··· Data records ···

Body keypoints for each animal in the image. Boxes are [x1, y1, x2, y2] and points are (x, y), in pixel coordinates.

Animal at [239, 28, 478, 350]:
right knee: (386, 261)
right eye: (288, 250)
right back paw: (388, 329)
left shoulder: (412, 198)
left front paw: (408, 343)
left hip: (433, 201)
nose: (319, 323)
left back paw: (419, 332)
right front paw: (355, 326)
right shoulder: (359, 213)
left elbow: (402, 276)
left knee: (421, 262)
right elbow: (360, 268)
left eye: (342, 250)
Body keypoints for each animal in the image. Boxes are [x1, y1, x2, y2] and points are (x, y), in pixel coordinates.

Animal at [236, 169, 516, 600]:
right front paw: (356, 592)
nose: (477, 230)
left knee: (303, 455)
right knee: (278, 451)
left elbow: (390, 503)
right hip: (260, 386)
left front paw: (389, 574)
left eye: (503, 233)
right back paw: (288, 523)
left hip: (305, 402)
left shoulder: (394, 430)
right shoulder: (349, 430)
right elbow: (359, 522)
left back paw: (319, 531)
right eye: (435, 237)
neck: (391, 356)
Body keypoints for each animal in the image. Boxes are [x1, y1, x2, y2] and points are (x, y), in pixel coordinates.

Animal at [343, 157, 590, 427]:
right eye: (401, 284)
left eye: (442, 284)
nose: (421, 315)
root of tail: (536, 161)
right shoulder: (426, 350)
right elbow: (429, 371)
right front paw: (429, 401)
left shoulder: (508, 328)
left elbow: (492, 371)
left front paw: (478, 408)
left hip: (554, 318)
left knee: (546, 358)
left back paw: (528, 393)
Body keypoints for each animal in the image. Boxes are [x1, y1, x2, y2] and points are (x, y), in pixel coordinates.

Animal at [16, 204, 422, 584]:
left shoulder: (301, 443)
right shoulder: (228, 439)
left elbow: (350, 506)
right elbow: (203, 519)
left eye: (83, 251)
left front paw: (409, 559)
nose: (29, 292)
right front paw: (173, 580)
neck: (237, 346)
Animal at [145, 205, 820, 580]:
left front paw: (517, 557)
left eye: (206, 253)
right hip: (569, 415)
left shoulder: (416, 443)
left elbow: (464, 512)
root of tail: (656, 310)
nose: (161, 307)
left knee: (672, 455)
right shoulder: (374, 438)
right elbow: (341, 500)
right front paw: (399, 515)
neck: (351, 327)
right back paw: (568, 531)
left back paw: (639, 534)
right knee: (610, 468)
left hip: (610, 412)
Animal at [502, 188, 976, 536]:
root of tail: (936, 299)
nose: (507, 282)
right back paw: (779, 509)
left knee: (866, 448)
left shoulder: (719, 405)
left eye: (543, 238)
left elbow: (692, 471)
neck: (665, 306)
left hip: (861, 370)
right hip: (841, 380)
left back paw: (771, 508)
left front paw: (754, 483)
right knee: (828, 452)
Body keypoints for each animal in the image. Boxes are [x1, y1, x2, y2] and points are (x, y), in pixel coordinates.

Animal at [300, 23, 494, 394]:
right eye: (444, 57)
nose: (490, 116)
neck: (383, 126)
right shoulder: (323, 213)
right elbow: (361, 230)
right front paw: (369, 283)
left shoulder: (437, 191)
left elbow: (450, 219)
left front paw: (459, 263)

···

== Description of the task ==
Each entry above needs to be retyped exactly.

== Result for this exercise ==
Body keypoints for each animal in the image. Boxes are [x1, y1, x2, y2] and points are (x, y), in pixel coordinates.

Animal at [239, 28, 478, 350]:
right knee: (386, 261)
right eye: (288, 250)
right back paw: (388, 329)
left shoulder: (412, 198)
left front paw: (408, 343)
left hip: (433, 201)
nose: (319, 323)
left back paw: (419, 332)
right front paw: (355, 326)
right shoulder: (359, 213)
left elbow: (402, 276)
left knee: (421, 262)
right elbow: (360, 268)
left eye: (342, 250)
Body keypoints for each animal in the image. Boxes are [x1, y1, x2, y2] and points are (x, y), in pixel coordinates.

Animal at [236, 169, 516, 600]:
right front paw: (356, 592)
nose: (477, 230)
left knee: (303, 455)
right knee: (278, 451)
left elbow: (390, 503)
right hip: (260, 386)
left front paw: (389, 574)
left eye: (503, 233)
right back paw: (288, 523)
left hip: (305, 402)
left shoulder: (394, 430)
right shoulder: (349, 430)
right elbow: (359, 522)
left back paw: (319, 531)
right eye: (435, 237)
neck: (391, 356)
Body keypoints for each animal in the image. Boxes are [x1, y1, x2, y2] and points are (x, y), in pixel coordinates.

Animal at [343, 157, 590, 427]:
right eye: (401, 284)
left eye: (442, 284)
nose: (421, 315)
root of tail: (536, 161)
right shoulder: (426, 350)
right elbow: (429, 371)
right front paw: (429, 401)
left shoulder: (508, 328)
left elbow: (492, 371)
left front paw: (478, 408)
left hip: (554, 318)
left knee: (546, 358)
left back paw: (528, 393)
Body keypoints for each animal in the image. Boxes are [x1, y1, x2, y2] and points are (x, y), in pixel coordinates.

Animal at [16, 204, 422, 584]:
left shoulder: (301, 443)
right shoulder: (228, 439)
left elbow: (350, 506)
right elbow: (203, 519)
left eye: (83, 251)
left front paw: (409, 559)
nose: (29, 292)
right front paw: (173, 580)
neck: (237, 346)
Animal at [145, 205, 820, 580]:
left front paw: (517, 557)
left eye: (206, 253)
right hip: (569, 415)
left shoulder: (416, 443)
left elbow: (464, 512)
root of tail: (656, 310)
nose: (161, 307)
left knee: (672, 455)
right shoulder: (374, 438)
right elbow: (341, 500)
right front paw: (399, 515)
neck: (351, 327)
right back paw: (568, 531)
left back paw: (639, 534)
right knee: (610, 468)
left hip: (610, 412)
Animal at [502, 188, 976, 536]:
root of tail: (936, 299)
nose: (507, 282)
right back paw: (779, 509)
left knee: (866, 448)
left shoulder: (719, 405)
left eye: (543, 238)
left elbow: (692, 471)
neck: (665, 306)
left hip: (861, 370)
right hip: (841, 380)
left back paw: (771, 508)
left front paw: (754, 483)
right knee: (828, 452)
Body keypoints for each animal in the image. Boxes are [x1, y1, x2, y2] and points are (x, y), in pixel coordinates.

Animal at [300, 23, 494, 394]:
right eye: (444, 57)
nose: (490, 116)
neck: (383, 126)
right shoulder: (323, 213)
right elbow: (361, 230)
right front paw: (369, 283)
left shoulder: (437, 191)
left elbow: (450, 219)
left front paw: (459, 263)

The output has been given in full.